La remarque suivante du TLFi sur « acolyte » est utile dans le sens de préciser le sens.

Rem. Le sens relig., qui représente la moitié des emplois au sing., ne recouvre plus que le cinquième des emplois au plur. L'expr. deux acolytes, qui représentait la moitié des ex. au xixes., n'en représente plus que le quart au xxes., où le terme se désacralise alors que l'emploi relig. reste techn.

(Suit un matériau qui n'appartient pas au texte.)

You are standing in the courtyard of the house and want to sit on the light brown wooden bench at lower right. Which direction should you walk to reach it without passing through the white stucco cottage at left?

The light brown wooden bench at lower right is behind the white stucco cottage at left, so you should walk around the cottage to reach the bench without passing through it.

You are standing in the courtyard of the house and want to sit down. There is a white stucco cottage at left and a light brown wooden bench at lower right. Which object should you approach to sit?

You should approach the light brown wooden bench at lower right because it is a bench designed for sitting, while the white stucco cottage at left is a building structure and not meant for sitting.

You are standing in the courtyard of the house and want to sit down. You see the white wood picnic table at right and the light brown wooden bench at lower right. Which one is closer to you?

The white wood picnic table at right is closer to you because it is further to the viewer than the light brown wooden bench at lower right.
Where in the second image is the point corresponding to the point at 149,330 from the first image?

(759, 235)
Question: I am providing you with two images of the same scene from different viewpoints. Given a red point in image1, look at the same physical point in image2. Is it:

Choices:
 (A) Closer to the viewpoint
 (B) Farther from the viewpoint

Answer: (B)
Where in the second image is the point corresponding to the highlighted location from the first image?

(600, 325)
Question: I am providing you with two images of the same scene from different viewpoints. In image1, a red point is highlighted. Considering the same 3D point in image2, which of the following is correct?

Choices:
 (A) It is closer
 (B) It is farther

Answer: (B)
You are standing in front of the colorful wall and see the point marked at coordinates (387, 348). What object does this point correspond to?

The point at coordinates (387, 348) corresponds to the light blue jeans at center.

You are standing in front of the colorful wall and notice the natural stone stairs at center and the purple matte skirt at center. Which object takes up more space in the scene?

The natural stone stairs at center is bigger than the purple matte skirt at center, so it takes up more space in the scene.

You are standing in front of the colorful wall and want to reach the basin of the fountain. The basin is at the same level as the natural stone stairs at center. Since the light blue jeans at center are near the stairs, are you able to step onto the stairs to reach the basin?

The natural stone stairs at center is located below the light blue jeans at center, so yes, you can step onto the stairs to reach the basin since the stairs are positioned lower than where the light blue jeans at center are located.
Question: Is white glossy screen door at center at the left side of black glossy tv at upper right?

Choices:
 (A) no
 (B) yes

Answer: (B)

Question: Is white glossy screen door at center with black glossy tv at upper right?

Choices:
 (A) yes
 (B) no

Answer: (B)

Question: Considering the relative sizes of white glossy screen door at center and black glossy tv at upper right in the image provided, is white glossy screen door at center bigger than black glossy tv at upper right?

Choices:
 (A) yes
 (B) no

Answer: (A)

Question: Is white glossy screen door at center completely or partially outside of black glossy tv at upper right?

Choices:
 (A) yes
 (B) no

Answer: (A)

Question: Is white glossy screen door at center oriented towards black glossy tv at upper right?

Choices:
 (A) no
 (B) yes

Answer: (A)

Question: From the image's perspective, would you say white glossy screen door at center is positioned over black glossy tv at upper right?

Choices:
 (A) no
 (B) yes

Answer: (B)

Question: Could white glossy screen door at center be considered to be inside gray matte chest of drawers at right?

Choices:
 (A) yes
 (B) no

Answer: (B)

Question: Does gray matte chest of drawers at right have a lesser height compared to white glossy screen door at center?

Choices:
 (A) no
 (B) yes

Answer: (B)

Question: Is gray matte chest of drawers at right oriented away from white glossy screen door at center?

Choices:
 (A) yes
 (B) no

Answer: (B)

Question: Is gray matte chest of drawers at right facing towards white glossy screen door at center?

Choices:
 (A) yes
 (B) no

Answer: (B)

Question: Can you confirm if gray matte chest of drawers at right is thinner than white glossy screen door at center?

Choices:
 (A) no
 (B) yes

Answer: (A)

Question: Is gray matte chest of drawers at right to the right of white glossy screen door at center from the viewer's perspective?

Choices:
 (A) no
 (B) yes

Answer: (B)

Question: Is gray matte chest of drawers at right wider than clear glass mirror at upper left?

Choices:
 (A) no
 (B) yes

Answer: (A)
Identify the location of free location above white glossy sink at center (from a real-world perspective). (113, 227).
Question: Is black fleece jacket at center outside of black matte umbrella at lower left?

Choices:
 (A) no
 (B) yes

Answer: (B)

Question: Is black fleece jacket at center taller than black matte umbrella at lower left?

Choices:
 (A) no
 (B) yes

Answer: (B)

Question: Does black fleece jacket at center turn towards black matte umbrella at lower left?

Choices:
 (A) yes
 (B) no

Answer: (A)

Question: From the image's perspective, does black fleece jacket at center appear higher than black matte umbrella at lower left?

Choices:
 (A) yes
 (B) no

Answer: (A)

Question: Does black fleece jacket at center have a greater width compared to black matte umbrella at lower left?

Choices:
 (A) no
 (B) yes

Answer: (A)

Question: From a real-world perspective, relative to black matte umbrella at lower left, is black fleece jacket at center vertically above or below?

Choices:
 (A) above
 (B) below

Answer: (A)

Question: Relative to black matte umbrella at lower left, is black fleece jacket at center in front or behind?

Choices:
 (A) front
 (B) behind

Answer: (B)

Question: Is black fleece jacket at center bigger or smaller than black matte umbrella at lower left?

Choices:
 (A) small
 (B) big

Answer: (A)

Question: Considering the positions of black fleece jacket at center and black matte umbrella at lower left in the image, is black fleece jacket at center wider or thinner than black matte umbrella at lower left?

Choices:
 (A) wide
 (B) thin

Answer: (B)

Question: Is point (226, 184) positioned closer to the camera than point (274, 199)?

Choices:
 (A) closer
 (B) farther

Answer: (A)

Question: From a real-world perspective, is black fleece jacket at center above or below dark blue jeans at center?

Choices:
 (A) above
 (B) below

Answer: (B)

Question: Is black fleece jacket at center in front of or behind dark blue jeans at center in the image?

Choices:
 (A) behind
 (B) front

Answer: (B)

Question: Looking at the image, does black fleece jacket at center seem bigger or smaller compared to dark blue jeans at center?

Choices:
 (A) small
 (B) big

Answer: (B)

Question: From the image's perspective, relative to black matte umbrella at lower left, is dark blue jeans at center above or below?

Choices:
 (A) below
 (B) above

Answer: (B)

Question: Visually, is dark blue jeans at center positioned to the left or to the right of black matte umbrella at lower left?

La moitié des exemples au pluriel au xixes. est sous forme de « deux acolytes », une expression qui laisse entendre une participation égale dans l'activité criminelle. On associe donc dans la définition en ce siècle-là l'idée de complicité à parts égales ; cela persiste au xxes. bien que le nombre des exemples au pluriel baisse pour devenir seulement le quart. Plutôt qu'un glissement du sens on doit suspecter un changement du modus opérandi des criminels, il me semble. Il est toujours assez certain que l'acolyte est considéré comme étant entaché à un degré comparable de la faute qui est reprochée. Les définitions du TLFi à l'appui, on peut avec peu de risque d'erreur conclure que la participation de l'acolyte dans un crime donné est jugée être d'un degré supérieur à celle du comparse.